§ WHAT IS NEEDED
Under this line are records; the part from the line containing "2025, at the" through the line containing "proceeded to create" should be repeated exactly. Please exclude pictures.

*** Block opens ***

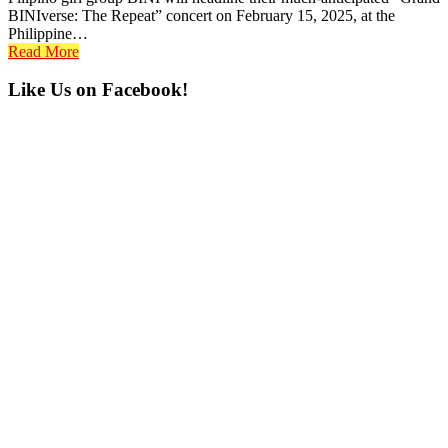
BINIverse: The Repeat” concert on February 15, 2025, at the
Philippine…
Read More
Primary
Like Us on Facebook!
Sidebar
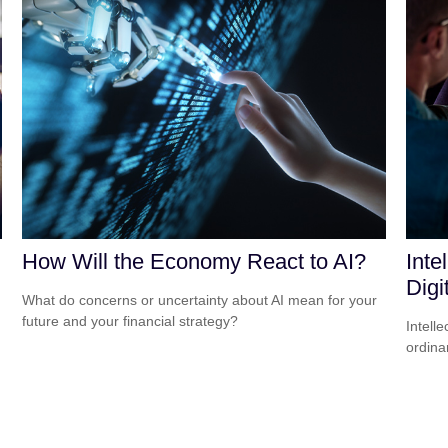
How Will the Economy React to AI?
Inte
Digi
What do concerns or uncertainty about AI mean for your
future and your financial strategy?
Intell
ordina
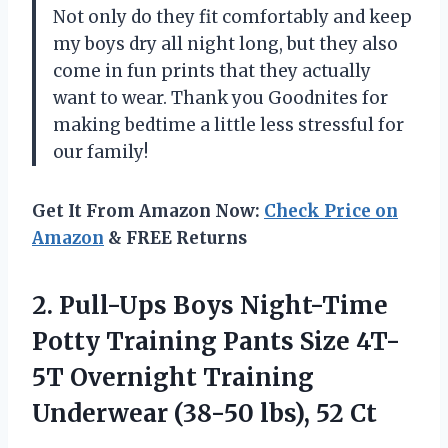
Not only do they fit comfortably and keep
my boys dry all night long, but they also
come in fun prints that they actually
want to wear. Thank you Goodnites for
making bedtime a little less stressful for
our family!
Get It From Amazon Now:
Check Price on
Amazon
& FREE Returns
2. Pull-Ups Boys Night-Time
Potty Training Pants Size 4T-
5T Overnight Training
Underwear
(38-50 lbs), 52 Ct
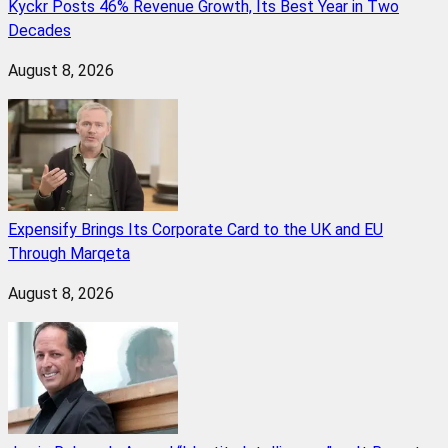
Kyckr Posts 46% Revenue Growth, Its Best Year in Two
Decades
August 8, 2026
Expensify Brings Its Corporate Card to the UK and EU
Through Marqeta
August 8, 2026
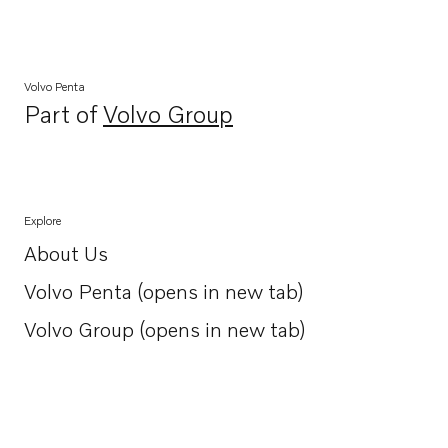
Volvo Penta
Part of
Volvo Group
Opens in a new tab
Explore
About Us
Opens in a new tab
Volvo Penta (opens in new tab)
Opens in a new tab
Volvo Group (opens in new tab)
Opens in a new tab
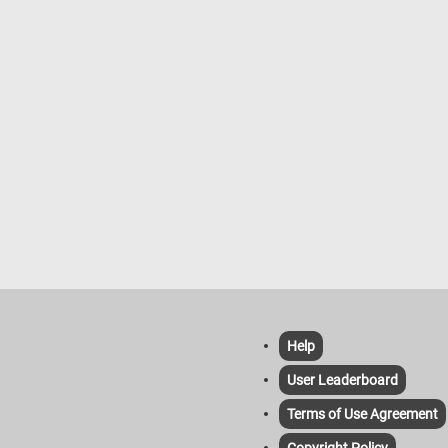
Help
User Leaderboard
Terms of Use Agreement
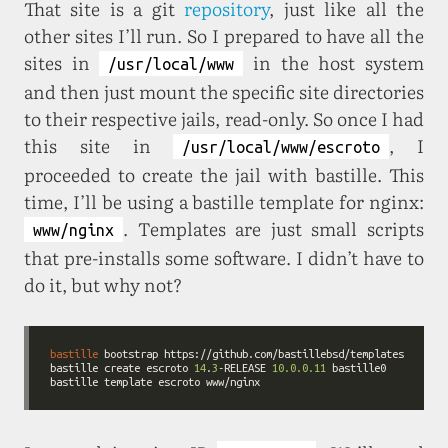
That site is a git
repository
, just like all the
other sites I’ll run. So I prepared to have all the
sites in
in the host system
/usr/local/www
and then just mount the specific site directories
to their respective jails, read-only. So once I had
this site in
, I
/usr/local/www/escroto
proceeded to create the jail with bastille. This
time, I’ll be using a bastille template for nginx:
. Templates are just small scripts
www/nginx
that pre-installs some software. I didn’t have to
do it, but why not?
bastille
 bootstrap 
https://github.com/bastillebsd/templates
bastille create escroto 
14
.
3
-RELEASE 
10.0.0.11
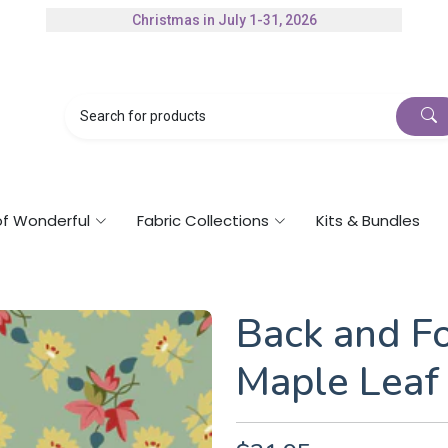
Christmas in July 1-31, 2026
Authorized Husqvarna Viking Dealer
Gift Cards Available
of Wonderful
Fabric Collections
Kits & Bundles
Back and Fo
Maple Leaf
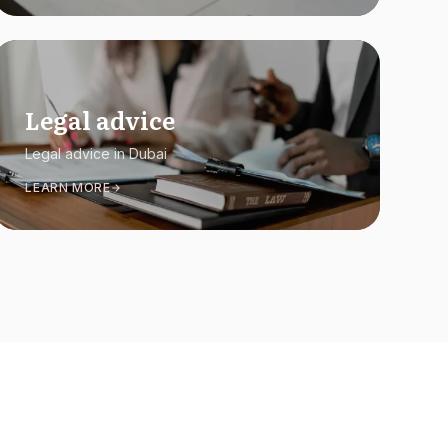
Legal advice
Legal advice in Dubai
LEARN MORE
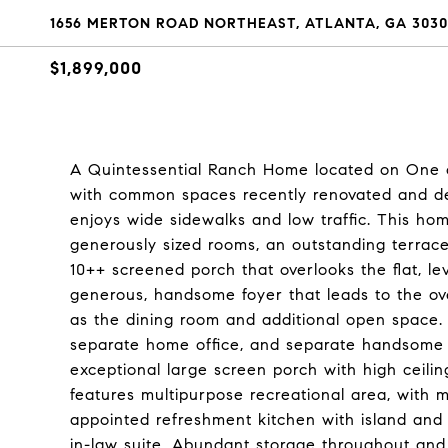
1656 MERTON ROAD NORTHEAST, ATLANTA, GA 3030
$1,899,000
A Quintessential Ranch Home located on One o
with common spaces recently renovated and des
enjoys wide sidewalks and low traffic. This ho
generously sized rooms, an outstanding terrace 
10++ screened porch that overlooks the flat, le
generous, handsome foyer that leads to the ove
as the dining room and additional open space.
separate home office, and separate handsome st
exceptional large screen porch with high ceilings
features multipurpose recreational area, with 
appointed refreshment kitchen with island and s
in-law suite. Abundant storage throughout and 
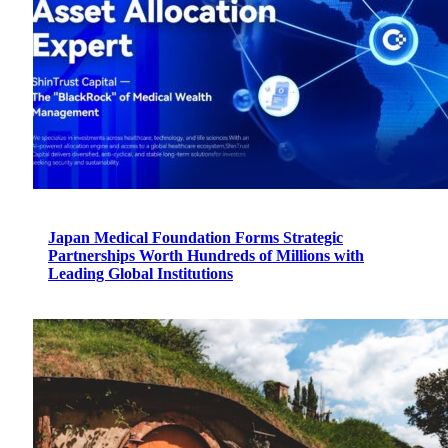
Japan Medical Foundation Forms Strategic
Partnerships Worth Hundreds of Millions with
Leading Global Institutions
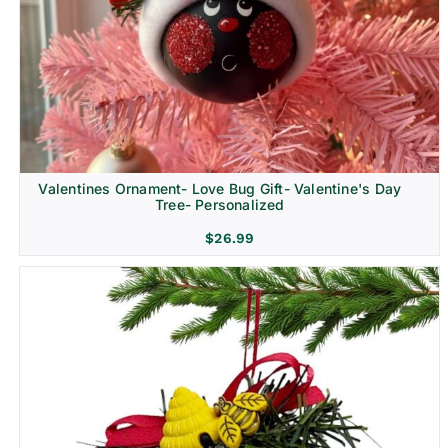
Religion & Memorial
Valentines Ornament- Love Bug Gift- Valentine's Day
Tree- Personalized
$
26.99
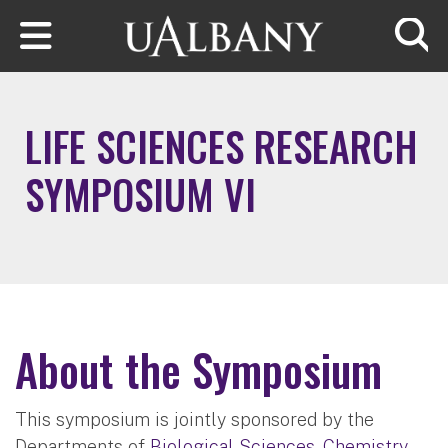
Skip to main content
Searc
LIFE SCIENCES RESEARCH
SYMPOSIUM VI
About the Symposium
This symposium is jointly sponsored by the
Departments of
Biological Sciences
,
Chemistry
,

*** Block closes ***
*** Block opens ***

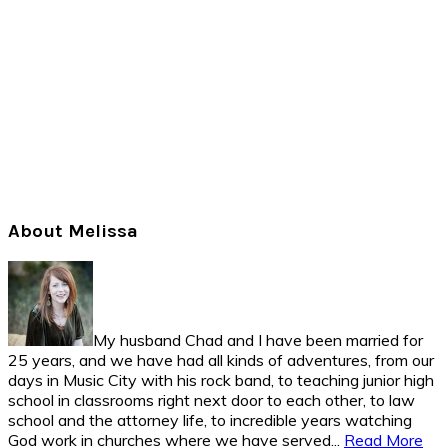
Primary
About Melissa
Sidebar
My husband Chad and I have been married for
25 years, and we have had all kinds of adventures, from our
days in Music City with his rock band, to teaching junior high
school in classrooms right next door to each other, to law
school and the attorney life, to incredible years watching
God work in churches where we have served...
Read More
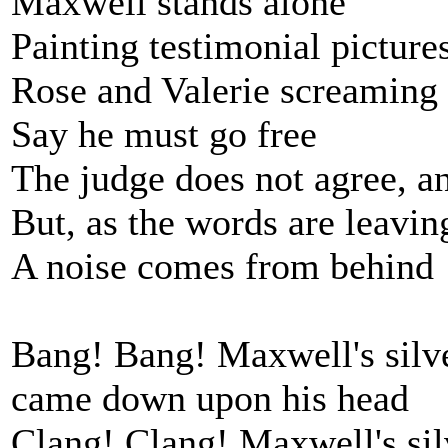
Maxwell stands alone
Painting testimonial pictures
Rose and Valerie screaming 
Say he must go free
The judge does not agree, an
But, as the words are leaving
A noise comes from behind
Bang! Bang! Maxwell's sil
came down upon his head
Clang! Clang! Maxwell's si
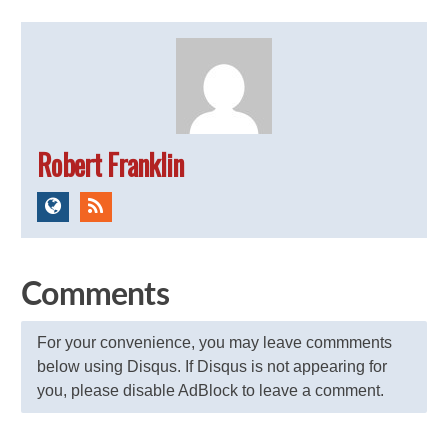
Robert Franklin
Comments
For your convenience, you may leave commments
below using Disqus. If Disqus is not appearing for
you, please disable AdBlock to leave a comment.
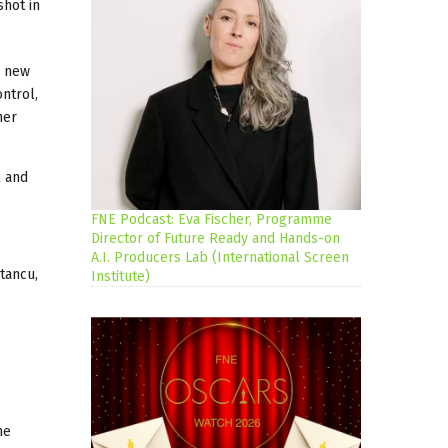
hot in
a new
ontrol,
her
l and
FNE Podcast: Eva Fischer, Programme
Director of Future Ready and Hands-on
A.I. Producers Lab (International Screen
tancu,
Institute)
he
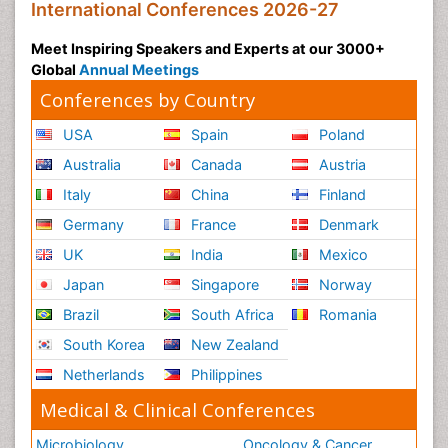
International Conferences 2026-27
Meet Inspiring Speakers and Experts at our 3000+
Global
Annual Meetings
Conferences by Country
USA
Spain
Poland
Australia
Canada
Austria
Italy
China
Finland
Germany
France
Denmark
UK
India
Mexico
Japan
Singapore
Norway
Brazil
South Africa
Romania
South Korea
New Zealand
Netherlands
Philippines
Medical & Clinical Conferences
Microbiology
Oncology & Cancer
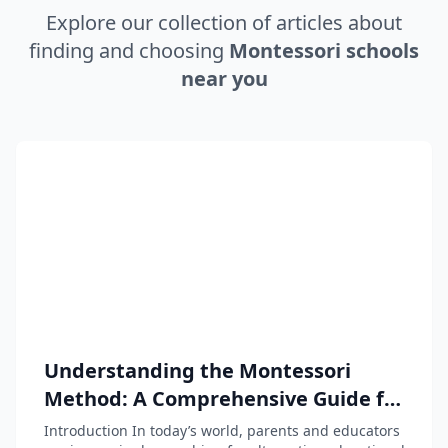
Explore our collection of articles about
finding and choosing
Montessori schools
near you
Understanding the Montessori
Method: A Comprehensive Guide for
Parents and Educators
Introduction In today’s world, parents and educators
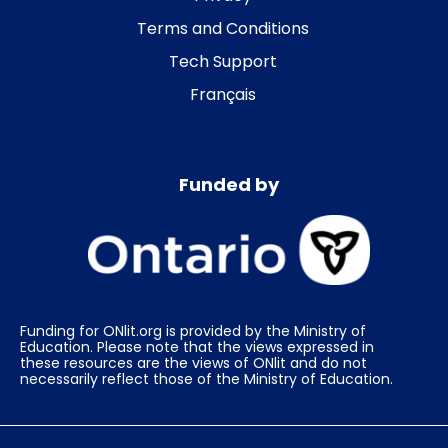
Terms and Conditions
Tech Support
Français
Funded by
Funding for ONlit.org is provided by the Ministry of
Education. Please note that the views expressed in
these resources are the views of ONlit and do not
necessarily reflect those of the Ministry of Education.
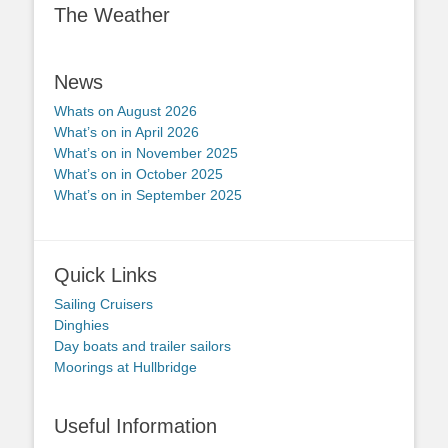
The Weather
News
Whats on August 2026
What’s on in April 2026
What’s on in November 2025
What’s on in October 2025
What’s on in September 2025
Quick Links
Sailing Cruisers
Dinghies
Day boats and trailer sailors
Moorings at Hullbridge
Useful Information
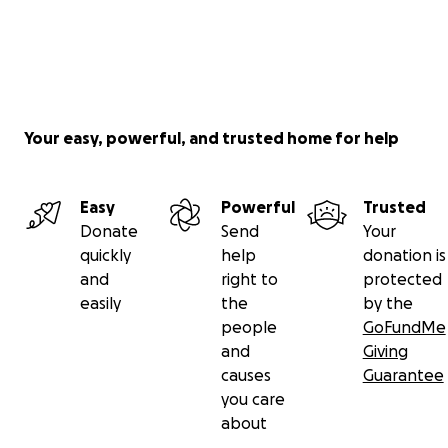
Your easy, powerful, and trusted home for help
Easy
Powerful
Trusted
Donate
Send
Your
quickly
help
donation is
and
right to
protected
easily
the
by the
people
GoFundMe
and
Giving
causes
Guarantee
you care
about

*** Block closes ***

§ RESPONSE TO THE EXERCISE
BINIverse: The Repeat” concert on February 15, 2025, at the
Philippine…
Read More
Primary
Like Us on Facebook!
Sidebar
How Will the Economy React to AI?
Inte
Digi
What do concerns or uncertainty about AI mean for your
future and your financial strategy?
Intell
ordina
Not only do they fit comfortably and keep
my boys dry all night long, but they also
come in fun prints that they actually
want to wear. Thank you Goodnites for
making bedtime a little less stressful for
our family!
Get It From Amazon Now:
Check Price on
Amazon
& FREE Returns
2. Pull-Ups Boys Night-Time
Potty Training Pants Size 4T-
5T Overnight Training
Underwear
(38-50 lbs), 52 Ct
Kyckr Posts 46% Revenue Growth, Its Best Year in Two
Decades
August 8, 2026
Expensify Brings Its Corporate Card to the UK and EU
Through Marqeta
August 8, 2026
Volvo Penta
Part of
Volvo Group
Opens in a new tab
Explore
About Us
Opens in a new tab
Volvo Penta (opens in new tab)
Opens in a new tab
Volvo Group (opens in new tab)
Opens in a new tab
Help
User Leaderboard
Terms of Use Agreement
That site is a git
repository
, just like all the
other sites I’ll run. So I prepared to have all the
sites in
in the host system
/usr/local/www
and then just mount the specific site directories
to their respective jails, read-only. So once I had
this site in
, I
/usr/local/www/escroto
proceeded to create the jail with bastille. This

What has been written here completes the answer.